__Action item__: From the items below, return every line from the line with "Bandi Di Finanziamento, Per Orientarsi C’è Lo" to the line with "大きくなっていることがあります。反対に、強め", both included, copied without any change. Leave the pictures out of your answer.

__Provided entries__:
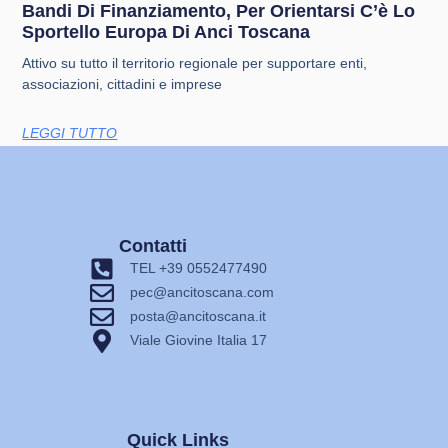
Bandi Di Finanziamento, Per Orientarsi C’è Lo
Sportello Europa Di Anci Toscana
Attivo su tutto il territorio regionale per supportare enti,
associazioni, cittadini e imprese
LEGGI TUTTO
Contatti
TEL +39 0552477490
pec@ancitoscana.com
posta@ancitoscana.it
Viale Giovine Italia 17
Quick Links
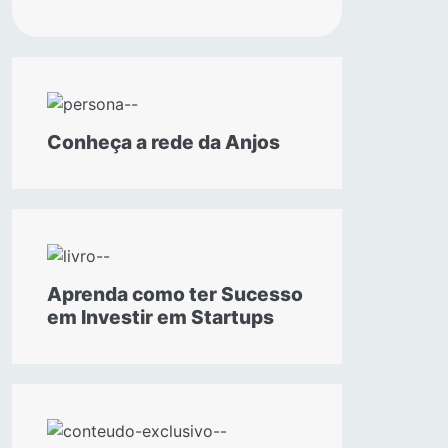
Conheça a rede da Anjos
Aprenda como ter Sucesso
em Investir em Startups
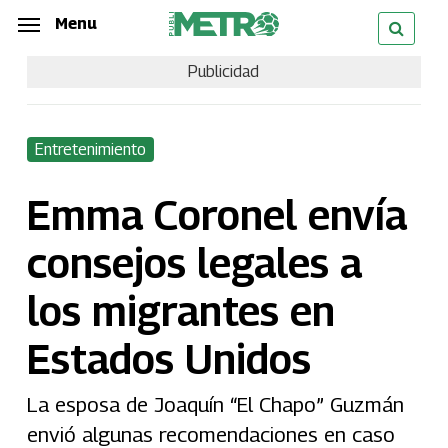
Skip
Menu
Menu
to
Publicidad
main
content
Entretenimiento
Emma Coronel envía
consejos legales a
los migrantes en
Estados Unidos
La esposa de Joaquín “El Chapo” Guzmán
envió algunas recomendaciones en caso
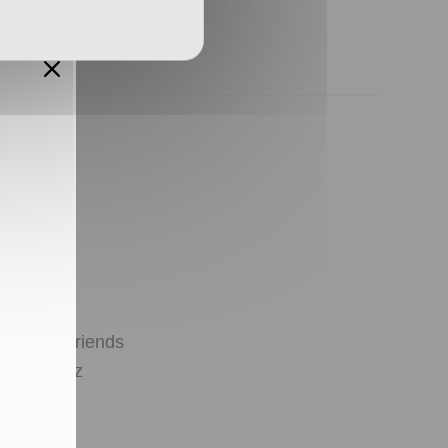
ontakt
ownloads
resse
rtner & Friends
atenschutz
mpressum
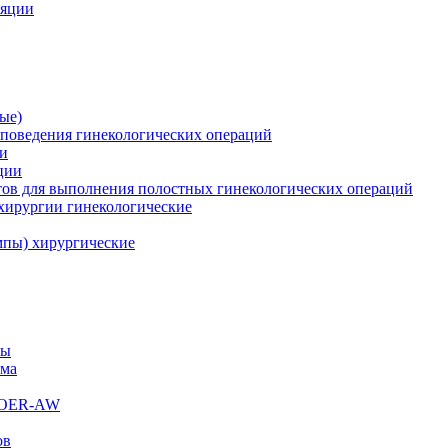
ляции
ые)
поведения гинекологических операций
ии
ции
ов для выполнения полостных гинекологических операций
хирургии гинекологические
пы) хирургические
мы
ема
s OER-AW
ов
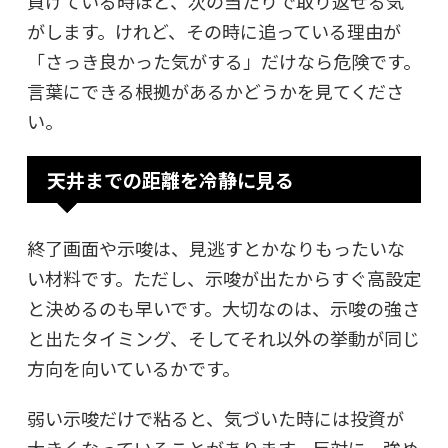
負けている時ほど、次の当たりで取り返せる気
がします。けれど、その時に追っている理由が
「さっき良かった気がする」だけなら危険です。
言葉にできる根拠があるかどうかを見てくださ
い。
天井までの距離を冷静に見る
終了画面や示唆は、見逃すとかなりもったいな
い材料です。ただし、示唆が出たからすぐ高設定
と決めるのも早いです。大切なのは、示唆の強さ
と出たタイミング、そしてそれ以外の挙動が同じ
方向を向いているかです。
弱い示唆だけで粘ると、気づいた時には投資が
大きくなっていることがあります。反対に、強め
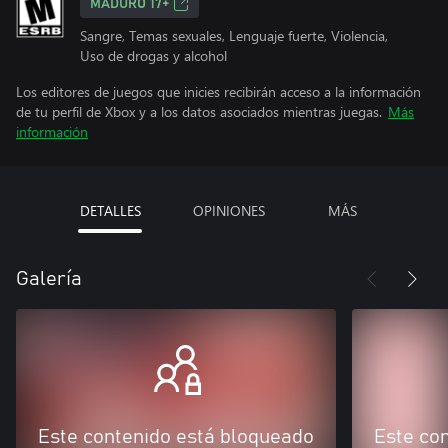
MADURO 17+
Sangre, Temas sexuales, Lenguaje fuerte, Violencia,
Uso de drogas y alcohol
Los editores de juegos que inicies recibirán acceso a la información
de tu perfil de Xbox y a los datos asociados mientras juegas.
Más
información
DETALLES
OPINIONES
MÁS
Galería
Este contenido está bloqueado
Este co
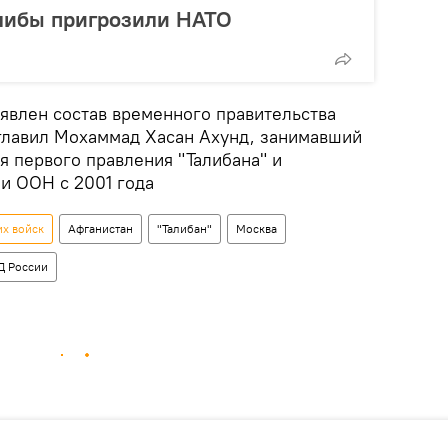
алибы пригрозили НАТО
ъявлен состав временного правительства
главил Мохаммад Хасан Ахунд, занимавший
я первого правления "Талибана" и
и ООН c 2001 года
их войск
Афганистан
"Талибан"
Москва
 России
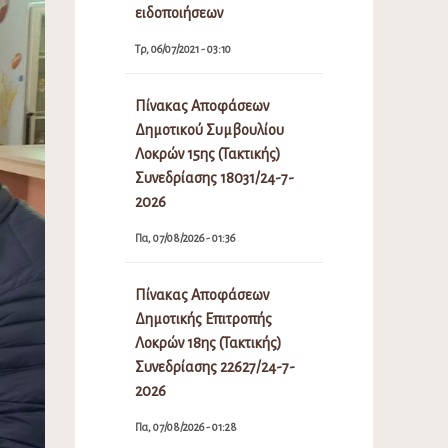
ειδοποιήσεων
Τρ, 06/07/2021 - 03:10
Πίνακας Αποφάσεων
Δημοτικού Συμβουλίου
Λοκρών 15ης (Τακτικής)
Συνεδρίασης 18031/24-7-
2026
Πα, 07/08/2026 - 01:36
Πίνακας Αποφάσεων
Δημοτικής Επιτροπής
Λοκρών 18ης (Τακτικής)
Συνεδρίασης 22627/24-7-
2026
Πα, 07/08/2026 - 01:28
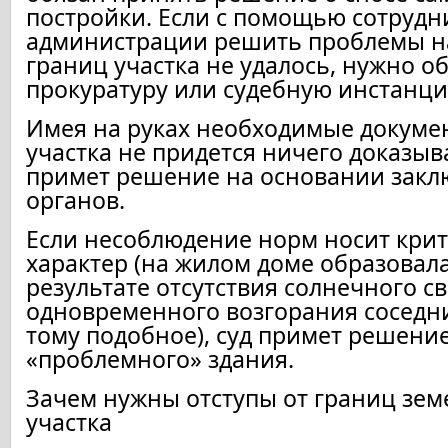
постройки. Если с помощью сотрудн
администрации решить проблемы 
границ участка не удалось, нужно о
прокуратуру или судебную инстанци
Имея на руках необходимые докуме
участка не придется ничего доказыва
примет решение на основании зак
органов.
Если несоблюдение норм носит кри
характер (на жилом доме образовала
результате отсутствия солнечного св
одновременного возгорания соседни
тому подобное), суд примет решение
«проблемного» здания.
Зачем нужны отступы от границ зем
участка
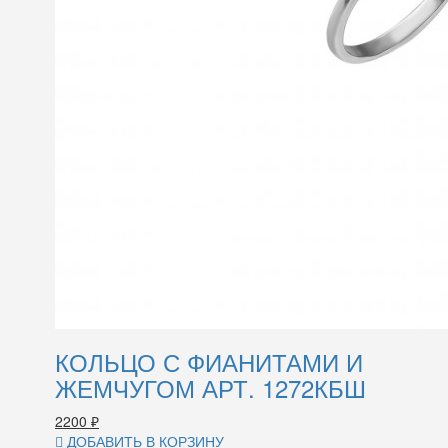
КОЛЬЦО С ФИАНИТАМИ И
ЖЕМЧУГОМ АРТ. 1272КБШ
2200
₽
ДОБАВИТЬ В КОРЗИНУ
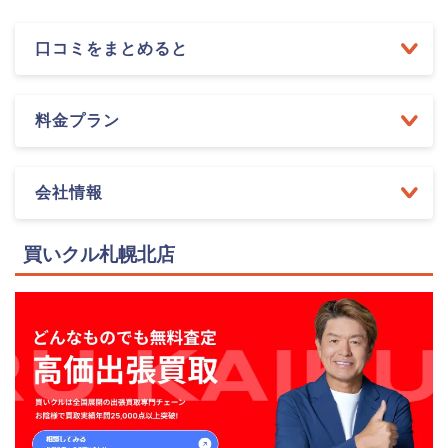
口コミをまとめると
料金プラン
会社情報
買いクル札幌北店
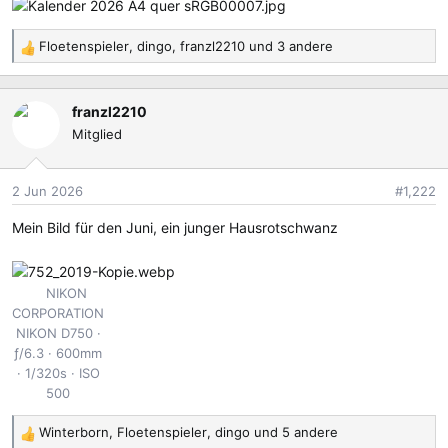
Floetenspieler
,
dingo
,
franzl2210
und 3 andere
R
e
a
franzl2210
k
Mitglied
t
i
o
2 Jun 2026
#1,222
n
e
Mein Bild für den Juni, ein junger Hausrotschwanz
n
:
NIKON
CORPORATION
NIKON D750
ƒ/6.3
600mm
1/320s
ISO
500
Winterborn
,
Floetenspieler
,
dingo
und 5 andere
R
...
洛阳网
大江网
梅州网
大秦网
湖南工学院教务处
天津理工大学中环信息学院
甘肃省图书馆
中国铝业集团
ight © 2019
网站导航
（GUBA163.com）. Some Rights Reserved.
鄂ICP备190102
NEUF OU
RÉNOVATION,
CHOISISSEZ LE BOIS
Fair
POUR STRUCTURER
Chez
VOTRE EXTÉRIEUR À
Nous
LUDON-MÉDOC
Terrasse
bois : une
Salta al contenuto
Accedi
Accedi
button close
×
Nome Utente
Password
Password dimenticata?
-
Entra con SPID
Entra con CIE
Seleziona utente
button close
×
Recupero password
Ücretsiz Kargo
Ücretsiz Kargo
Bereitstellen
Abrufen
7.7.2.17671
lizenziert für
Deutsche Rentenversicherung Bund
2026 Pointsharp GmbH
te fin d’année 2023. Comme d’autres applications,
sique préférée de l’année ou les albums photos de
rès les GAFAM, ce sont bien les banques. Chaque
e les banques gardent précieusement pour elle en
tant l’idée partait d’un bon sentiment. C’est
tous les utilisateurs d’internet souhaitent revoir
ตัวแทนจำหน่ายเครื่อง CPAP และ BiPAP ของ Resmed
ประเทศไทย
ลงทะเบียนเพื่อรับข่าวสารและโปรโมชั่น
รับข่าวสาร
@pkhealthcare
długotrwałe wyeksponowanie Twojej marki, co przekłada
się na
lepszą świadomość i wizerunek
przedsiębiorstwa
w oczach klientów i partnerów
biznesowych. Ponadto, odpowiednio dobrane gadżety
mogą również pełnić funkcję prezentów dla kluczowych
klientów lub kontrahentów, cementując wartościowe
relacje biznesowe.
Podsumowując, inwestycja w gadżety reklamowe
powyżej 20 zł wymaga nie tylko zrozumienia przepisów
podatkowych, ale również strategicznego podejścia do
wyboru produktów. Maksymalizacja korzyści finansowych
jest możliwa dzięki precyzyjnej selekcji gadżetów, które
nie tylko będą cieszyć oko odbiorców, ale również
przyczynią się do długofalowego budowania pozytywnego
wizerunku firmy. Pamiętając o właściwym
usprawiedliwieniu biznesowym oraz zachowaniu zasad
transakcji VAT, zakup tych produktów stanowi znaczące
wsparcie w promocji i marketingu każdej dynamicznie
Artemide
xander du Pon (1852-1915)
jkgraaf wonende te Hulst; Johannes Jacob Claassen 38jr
---
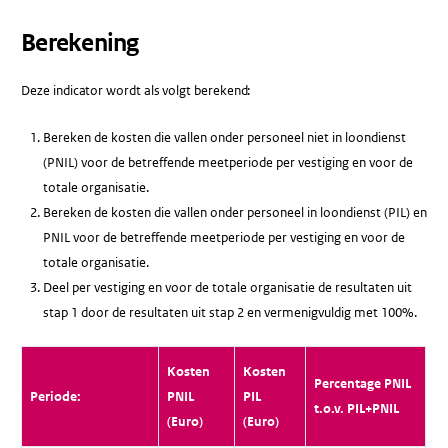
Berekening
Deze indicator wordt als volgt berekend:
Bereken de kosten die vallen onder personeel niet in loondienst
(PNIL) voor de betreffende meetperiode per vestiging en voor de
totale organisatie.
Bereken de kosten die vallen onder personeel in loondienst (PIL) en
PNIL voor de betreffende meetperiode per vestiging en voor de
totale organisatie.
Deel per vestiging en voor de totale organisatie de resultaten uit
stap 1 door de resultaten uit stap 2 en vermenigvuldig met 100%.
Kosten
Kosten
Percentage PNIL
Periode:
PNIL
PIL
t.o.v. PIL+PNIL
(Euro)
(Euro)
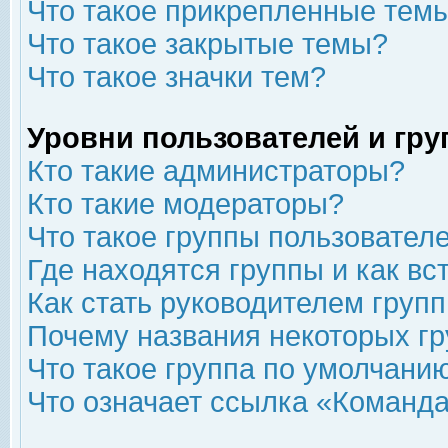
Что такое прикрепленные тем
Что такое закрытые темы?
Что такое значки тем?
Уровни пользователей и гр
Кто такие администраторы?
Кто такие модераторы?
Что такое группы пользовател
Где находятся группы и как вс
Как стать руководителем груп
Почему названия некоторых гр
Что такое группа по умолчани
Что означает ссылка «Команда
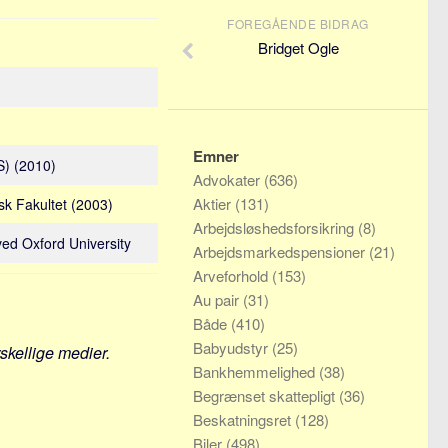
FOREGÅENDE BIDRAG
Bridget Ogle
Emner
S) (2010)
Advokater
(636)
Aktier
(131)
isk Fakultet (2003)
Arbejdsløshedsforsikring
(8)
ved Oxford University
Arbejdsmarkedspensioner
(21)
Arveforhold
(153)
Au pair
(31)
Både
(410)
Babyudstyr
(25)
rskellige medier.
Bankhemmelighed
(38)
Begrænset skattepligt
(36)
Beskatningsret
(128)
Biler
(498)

__Exercise response__:
Bandi Di Finanziamento, Per Orientarsi C’è Lo
Sportello Europa Di Anci Toscana
Attivo su tutto il territorio regionale per supportare enti,
associazioni, cittadini e imprese
LEGGI TUTTO
Contatti
TEL +39 0552477490
pec@ancitoscana.com
posta@ancitoscana.it
Viale Giovine Italia 17
Quick Links
Conheça a rede da Anjos
Aprenda como ter Sucesso
em Investir em Startups
Skip
Menu
Menu
to
Publicidad
main
content
Entretenimiento
Emma Coronel envía
consejos legales a
los migrantes en
Estados Unidos
La esposa de Joaquín “El Chapo” Guzmán
envió algunas recomendaciones en caso
ontakt
ownloads
resse
rtner & Friends
atenschutz
mpressum
ляции
ые)
поведения гинекологических операций
ии
ции
ов для выполнения полостных гинекологических операций
хирургии гинекологические
пы) хирургические
мы
ема
s OER-AW
ов
負けている時ほど、次の当たりで取り返せる気
がします。けれど、その時に追っている理由が
「さっき良かった気がする」だけなら危険です。
言葉にできる根拠があるかどうかを見てくださ
い。
天井までの距離を冷静に見る
終了画面や示唆は、見逃すとかなりもったいな
い材料です。ただし、示唆が出たからすぐ高設定
と決めるのも早いです。大切なのは、示唆の強さ
と出たタイミング、そしてそれ以外の挙動が同じ
方向を向いているかです。
弱い示唆だけで粘ると、気づいた時には投資が
大きくなっていることがあります。反対に、強め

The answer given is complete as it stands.